Prohibited content: The Website includes comments sections, blogs and other interactive features that allow interaction among clients and between clients and the RA. We call the information posted by or contributed by users “Contributed Content.” In the course of availing of the Research Services or uploading any post or comment on the Website, the client shall not post any Contributed Content that (i) contains nude, semi-nude, sexually suggestive photos, (ii) tends or is likely to abuse, harass, threaten, impersonate or intimidate other users of the Website and/or Research Services, (iii) is lascivious or appeals to the prurient interest or if its effect is such as to tend to deprave and corrupt persons who are likely to use or have access to the Website and/or Services, or (iv) otherwise violates, is prohibited or restricted by applicable law, rule or regulation, is offensive or illegal or violates the rights of, harms or threatens the safety of other users of the Website and/or Services (collectively “Prohibited Content”).
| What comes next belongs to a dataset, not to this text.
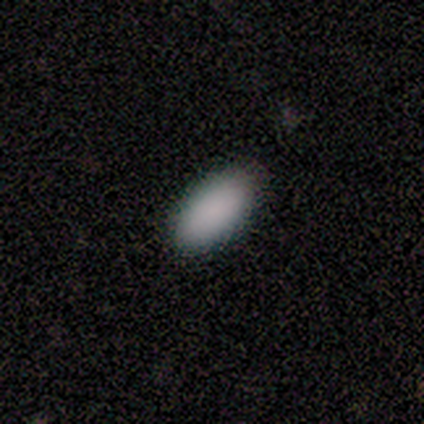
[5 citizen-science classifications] Smooth or featured: smooth — 80% (star or artifact — 20%)
How rounded: in between — 100%
Merging: none — 100%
We reserve the right to cease to provide the client with the Research Services or access to the Website, or terminate your subscription, with immediate effect and without notice and liability, for violating these Terms, applicable law, rules or regulations and reserves the right to remove Prohibited Content which is in violation of these Terms, or is otherwise abusive, illegal or disruptive. The determination of whether any content constitutes Prohibited Content, violates these Terms, or is otherwise abusive illegal or disruptive, is subject to the sole determination of the Firm.

Changes to Research Services: We are constantly endeavouring to improve the quality of Research Services provided to our clients. Due to this, the form and nature of the Research Services provided may change from time to time without any prior notice to the client. We reserve the right to introduce and initiate new features, functionalities, components to the Website and/or Research Services and/or change, alter, modify, or discontinue existing ones without any prior notice to the client.

Warranty and liability disclaimer: The Website, Research Services, and all the materials and services, included on or otherwise made available to the client through this Website is provided by the RA on an “as is” and “as available” basis without any representation or warranties, express or implied except otherwise specified in writing. Without prejudice to the foregoing paragraph, the RA does not warrant that:

  • This Website and/or Research Services will be constantly available, or available at all;
  • The information on this Website or provided through the Research Services is complete, true, accurate or not misleading; or
  • The quality of any products, services, information, or other material that you obtain through the Website or Services will meet your expectations.

The RA, to the fullest extent permitted by law, disclaims all warranties, whether express or implied, including the warranty of merchantability, fitness for particular purpose and non-infringement. The RA makes no warranties about the accuracy, reliability, completeness, or timeliness of the Website, Research Services, Content, Contributed Content, Services, software, text, graphics and links.

The RA does not warrant that this Website, Research Services, information, content, materials, or any other material included on or otherwise made available to you through this Website, their servers, or electronic communication sent by the RA are free of viruses or other harmful components.

Nothing on this Website constitutes, or is meant to constitute, advice of any kind.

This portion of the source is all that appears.